Trade friction between the U.S. and China hasn’t led to the end of globalization. Instead, it has changed the flow of goods and services around the world, to the great benefit of some countries and the disadvantage of others. The key factor in determining the effects of the U.S.-China decoupling on other countries lies in whether those countries are able to produce goods that can substitute for the goods made in the two dueling giants. That has been the case for Mexico, South Korea and Thailand, which have all benefited from the competition between Washington and Beijing by substituting goods previously made in China for the U.S. market.
For this reason, to prevail in the bilateral trade war, the incoming administration of U.S. President-elect Donald Trump will need to consider how its policies affect Washington’s allies, partners and neighbors. Victory will go to the side that is best at persuading other countries that its version of globalization is the most attractive and alluring. In the past few months, however, China has been much smarter and more strategic in dealing with both the standoff with the U.S. and the effort at persuasion among third countries.

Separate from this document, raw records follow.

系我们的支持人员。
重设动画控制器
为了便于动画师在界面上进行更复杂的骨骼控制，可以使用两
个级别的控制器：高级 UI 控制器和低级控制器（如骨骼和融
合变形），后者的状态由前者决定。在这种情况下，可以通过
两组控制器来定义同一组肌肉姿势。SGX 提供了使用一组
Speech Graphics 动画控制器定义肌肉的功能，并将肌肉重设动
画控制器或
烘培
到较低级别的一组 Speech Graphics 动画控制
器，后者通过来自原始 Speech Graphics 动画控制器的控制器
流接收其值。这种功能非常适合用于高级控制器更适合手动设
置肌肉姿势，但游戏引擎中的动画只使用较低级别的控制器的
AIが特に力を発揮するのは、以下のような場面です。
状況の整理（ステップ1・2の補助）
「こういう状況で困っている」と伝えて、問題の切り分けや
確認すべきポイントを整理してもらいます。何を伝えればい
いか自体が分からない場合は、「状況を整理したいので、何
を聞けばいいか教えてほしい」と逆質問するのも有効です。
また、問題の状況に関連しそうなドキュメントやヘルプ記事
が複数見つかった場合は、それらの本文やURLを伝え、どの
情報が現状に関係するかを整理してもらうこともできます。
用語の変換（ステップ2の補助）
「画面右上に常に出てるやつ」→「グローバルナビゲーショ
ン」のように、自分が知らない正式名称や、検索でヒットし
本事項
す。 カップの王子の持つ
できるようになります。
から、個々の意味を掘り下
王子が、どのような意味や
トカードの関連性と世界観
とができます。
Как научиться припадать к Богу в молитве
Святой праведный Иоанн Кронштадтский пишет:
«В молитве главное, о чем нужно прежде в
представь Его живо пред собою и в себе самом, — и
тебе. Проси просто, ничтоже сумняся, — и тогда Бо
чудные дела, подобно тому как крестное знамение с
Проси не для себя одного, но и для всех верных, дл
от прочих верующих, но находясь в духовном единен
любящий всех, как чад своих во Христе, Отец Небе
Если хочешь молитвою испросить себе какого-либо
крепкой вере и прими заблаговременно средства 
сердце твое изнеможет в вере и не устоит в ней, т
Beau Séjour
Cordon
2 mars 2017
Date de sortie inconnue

To begin with, it has retaliated against the U.S. for already imposed trade restrictions, while also announcing a raft of measures to better insulate the Chinese economy against new tariffs, in anticipation of even more conflict under Trump. In December, China announced an anti-trust investigation into chip company Nvidia and banned the export of some rare earth minerals crucial to the production of advanced semiconductor chips and other products. Just last week, Beijing announced new export controls targeting 28 U.S. companies, most in the defense sector. And Chinese media reported that Beijing may also restrict the export of lithium battery technologies, which would hurt plans for China’s automotive industry to expand globally but might keep manufacturing and key processing of needed inputs in China, at a time when the domestic economy is struggling.